Here's the Star's heartfelt apology to Jefferies for libelling him.
Jefferies suggested one way this could be prevented from happening in the future; "If we're to avoid statutory regulation then the new PCC must have sanctions at its disposal so severe that compliance to the highest possible standards must be compelled."

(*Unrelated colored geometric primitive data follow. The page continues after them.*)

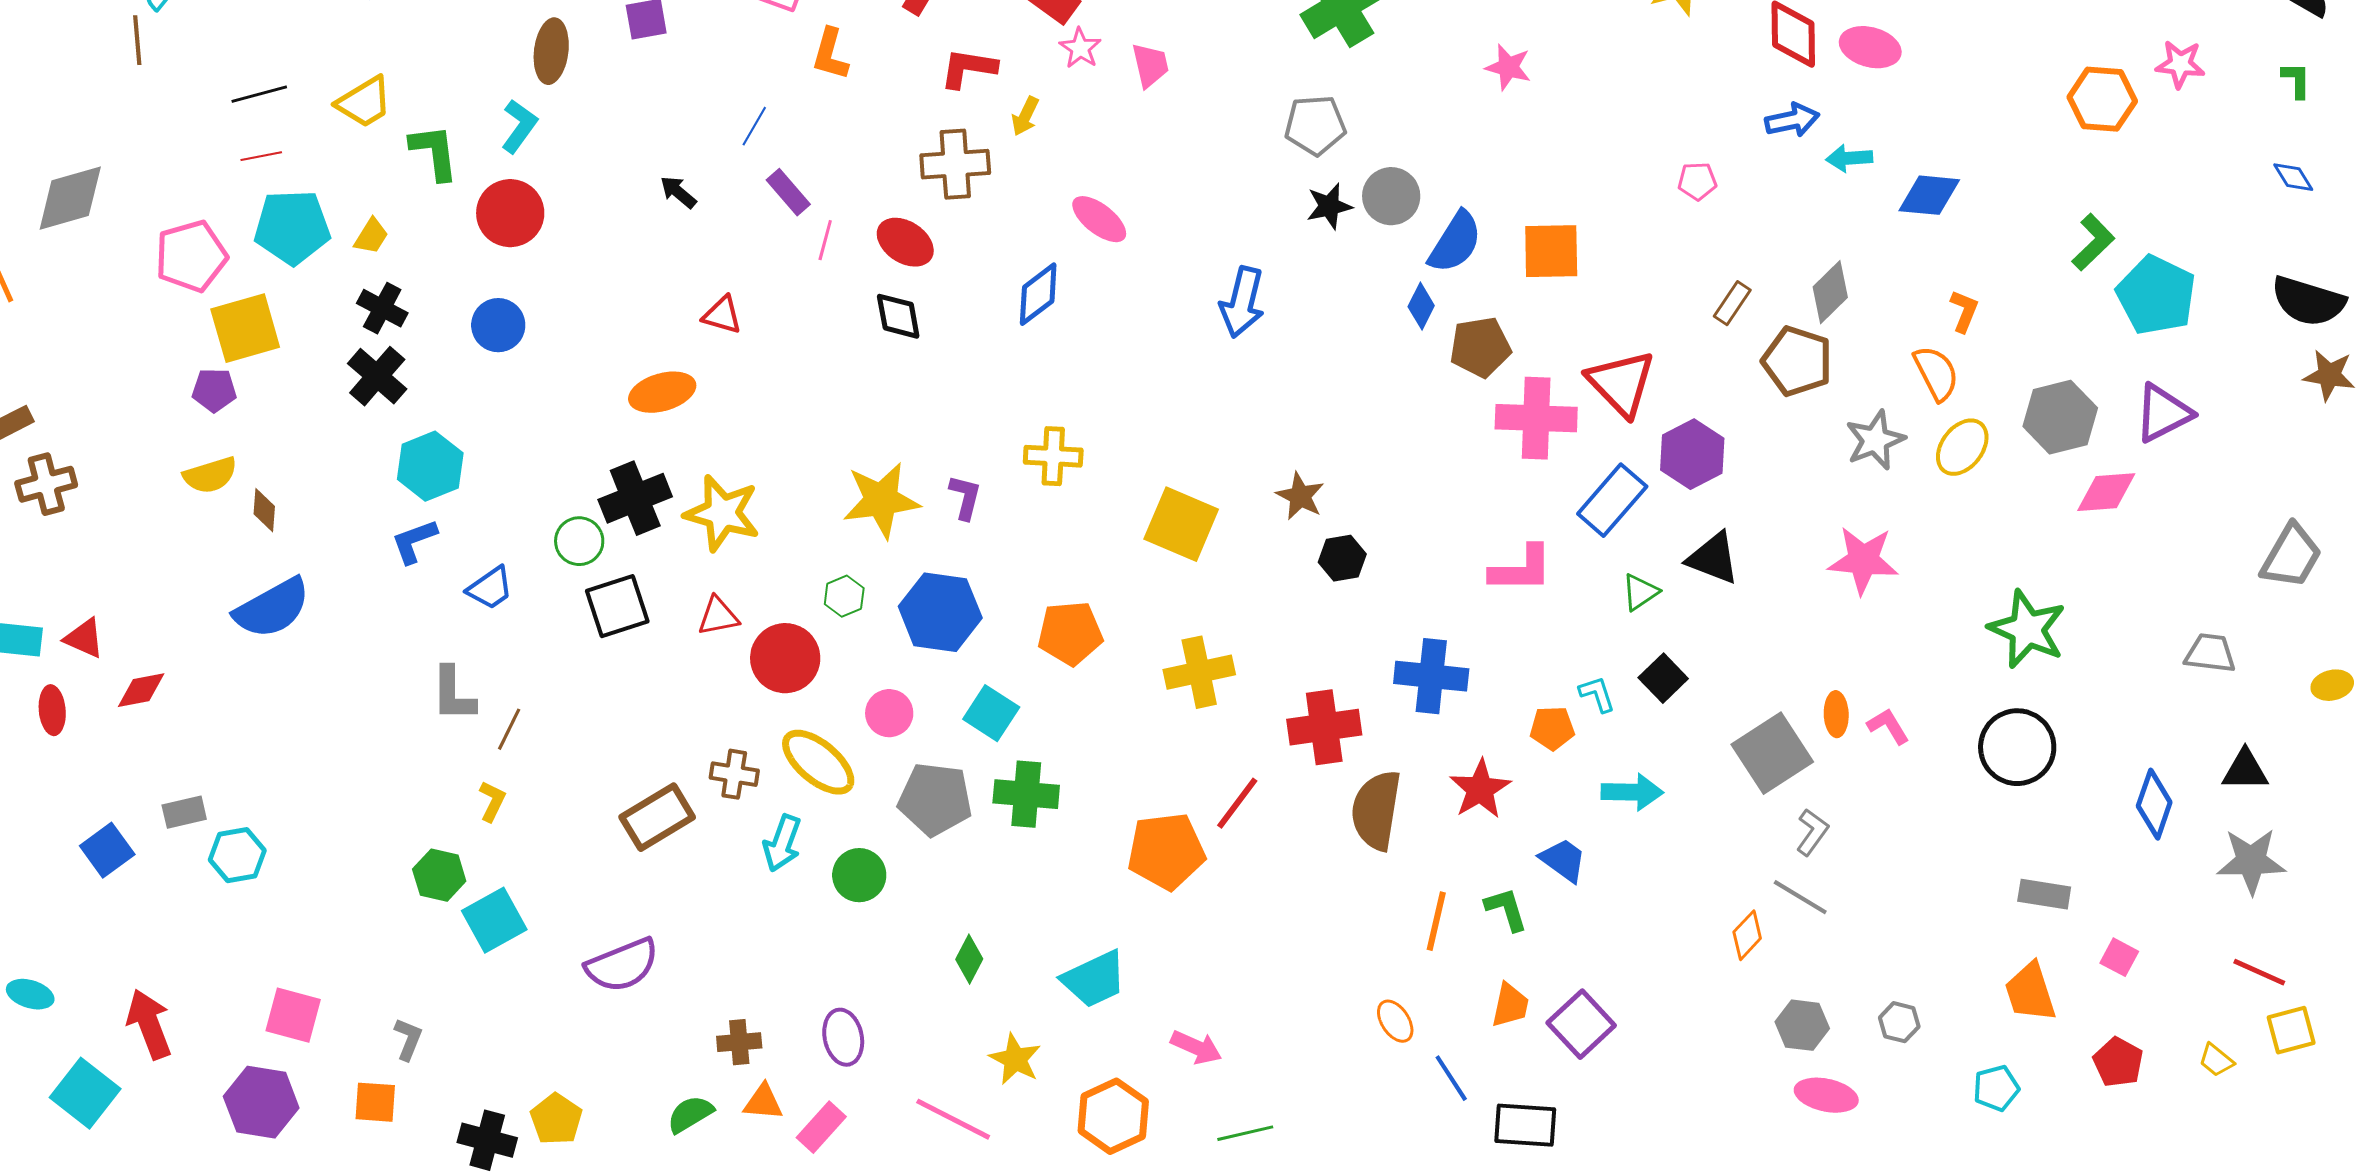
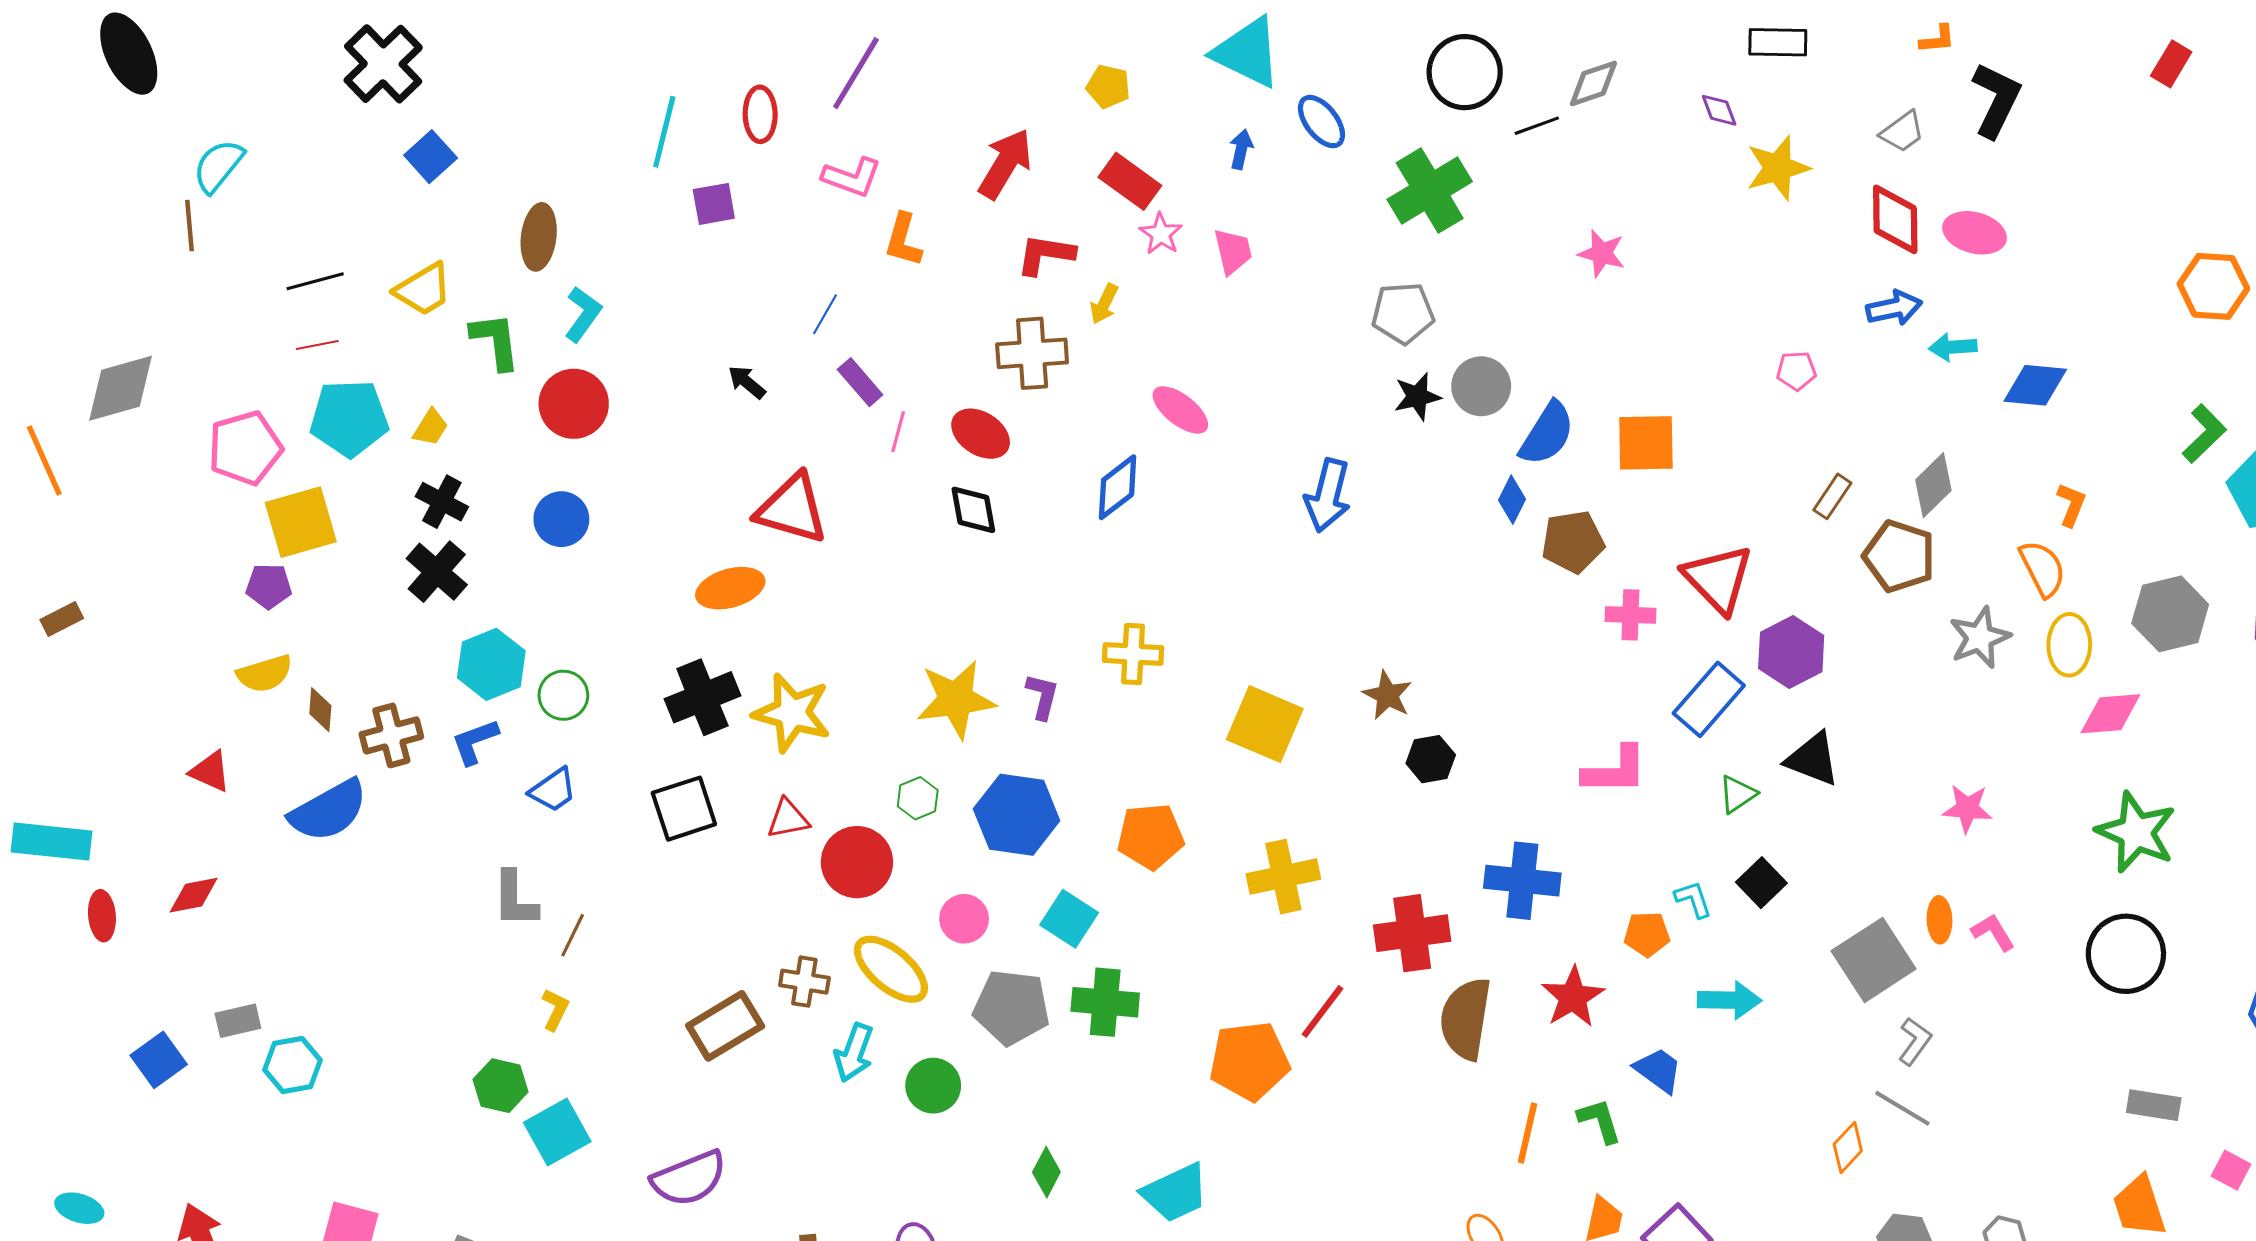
brown ellipse: (551, 51) -> (539, 237), moved
red triangle: (722, 315) -> (792, 509), size x1.8
pink cross: (1536, 418) -> (1630, 615), size x0.6
yellow ellipse: (1962, 447) -> (2069, 645), turned -36
brown cross: (46, 484) -> (391, 735), moved
pink diamond: (2106, 492) -> (2110, 714), moved
green circle: (579, 541) -> (563, 695), moved
pink star: (1863, 560) -> (1967, 809), moved, size x0.7
red triangle: (84, 638) -> (210, 771), moved

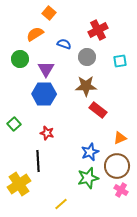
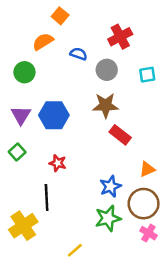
purple triangle: (46, 69) -> (21, 115), moved

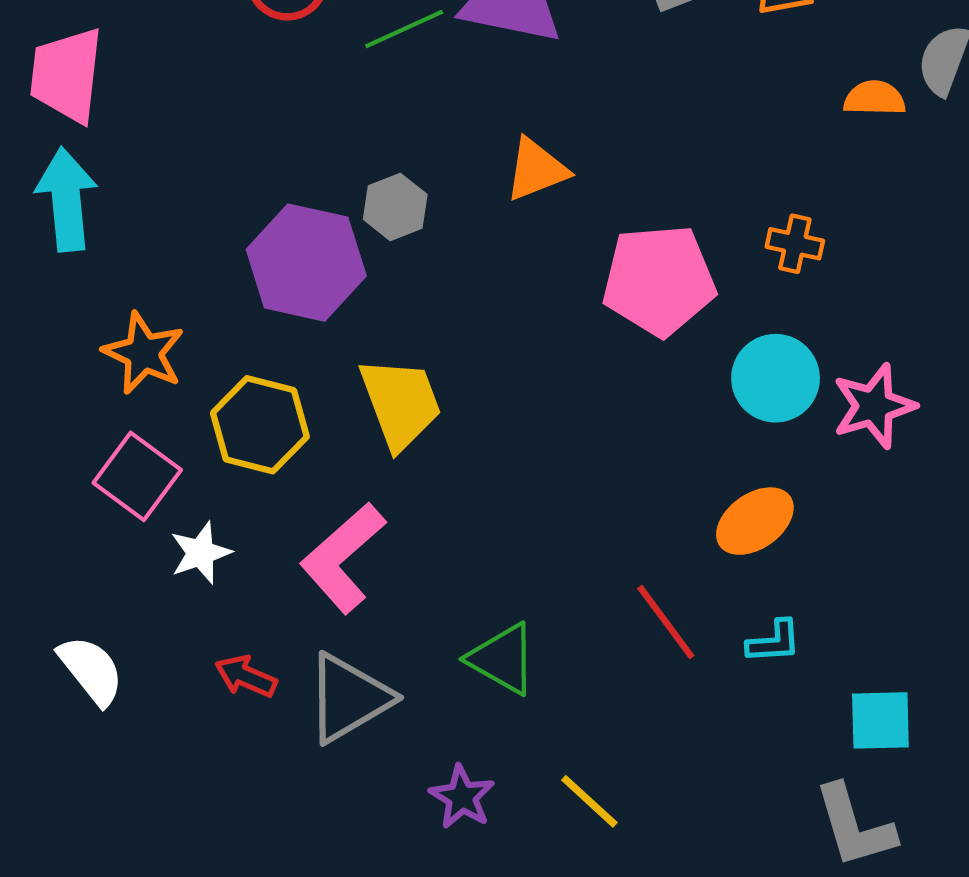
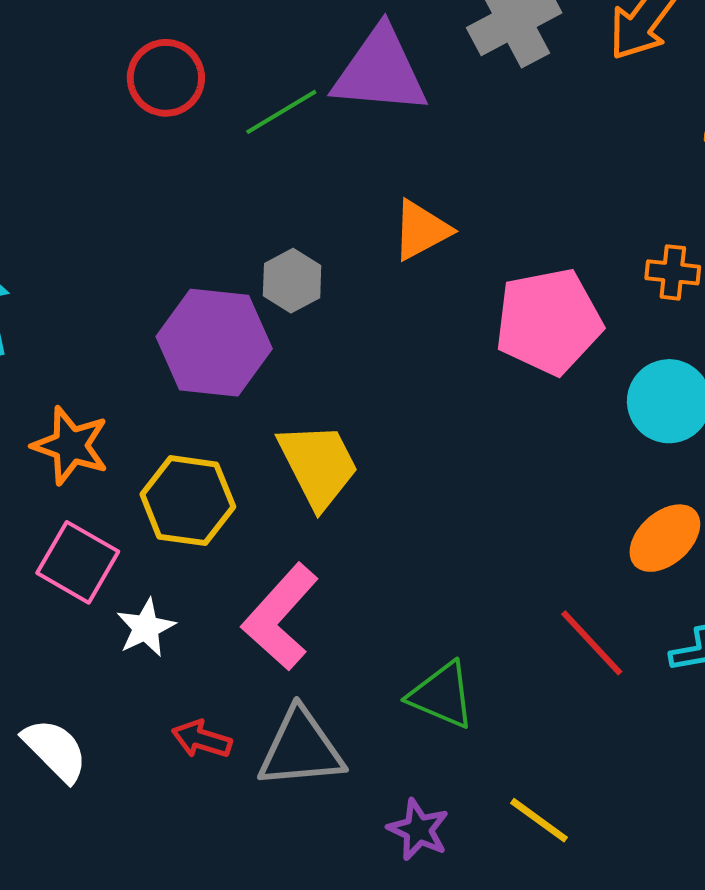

* Accounts of Jefferies' talk order the above paragraphs differently. 

Marriage: Too Many Queens


'BRITAIN could end up with TWO Queens on the throne if gay marriage becomes law, an MP warned last night.
'Tory Peter Bone claimed the new legislation would throw the monarchy into crisis. 'He said it would mean a lesbian Queen having a Queen consort or a gay King having a King consort. 'Mr Bone has demanded an emergency summit of Commonwealth leaders to discuss the planned changes.
'He said: "They seem to be rushing this through without thinking of the broader implications."
The MP has fired off a letter to Equalities Minister Lynne Featherstone warning of possible upheaval in the monarchy.
'And he wants to know if it is the Government's plan to change the Royal Marriages Act of 1772 to allow a same-sex union.
'Mr Bone believes this would make it impossible for the monarch to continue as supreme governor of the Church of England.
'And a gay monarch who conceived a child either by sperm donor or surrogate would raise wider questions, he warns...'

The increasingly mad Peter Bone MP - leading Cunt For Marriage - in The Sun Sunday.
And your problem with this is what exactly, dear? 
Easiest solution to the "problem"?
Abolish the monarchy.
Thanks for asking.

Predictably the Mail On Sunday is also vexed by the titular and honorific anarchy we may be unleashing; "At present, if ‘Fred Bloggs’ is given a peerage and becomes ‘Lord Bloggs’, his wife ‘Freda’ becomes ‘Lady Bloggs’. Likewise, the wife of a knight of the realm, ‘Sir Fred Bloggs’, becomes ‘Lady Bloggs’...
"In the case of lesbian ‘Dame Freda Bloggs’, her lesbian married partner ‘Fiona’ could be titled ‘Dame Fiona’ or ‘the Honourable Fiona’" etc etc.
Oh noes!
Oh, and the Mail also claim this; "The Mail on Sunday understands that notwithstanding David Cameron’s publicly stated enthusiasm for gay marriage, it will not be in the Queen’s Speech in May when the Government unveils its legislative plans for next year.
"That means it will not become law for at least two years, possibly not until after the next General Election in 2015."
Fagburn wonders if the Mail have got some (gay) thing right for once.

Saturday, 17 March 2012

Gay Marriage: Those Gay Celebs Opposed to Gay Marriage In Full

On Channel 4 News on Thursday, Sharon Jones of Cunts For Marriage made much play of how "plenty of lesbian and gay people" had signed her petition for inequality, discrimination and homophobic bigotry.
Jon Snow asked her how many, but she couldn't say - because she couldn't know and had probably just made it up.
There are probably a million or three lesbians and gay men in the UK, so it's not impossible that some have signed up to be denied their rights.
Jones also mentioned "those who have spoken publicly in support of this petition".
Which got me wondering about those gay celebrities and public figures who have come out and spoken out against gay marriage.
Here's that list in full.

1. Christopher Biggins.
2. Julie Bindel.
3. Brian Sewell.
4. David Coburn, cunt from UKIP.
5. Err, that's it.

Hardly a stellar list, is it?
And, as you can see, they are all bigots or barking or both. 
Well done.

PS The Independent's Diary has claimed Gilbert & George are opposed to gay marriage - but the quote they used to illustrate this doesn't really back this up.
Gilbert: "Who wants to be married in a church? Not us in a million years; we wouldn't go near one... For us it is very simple; our motto is 'Burn religion'."
Perhaps they are opposed full stop - but Gilbert is only saying here they don't want one.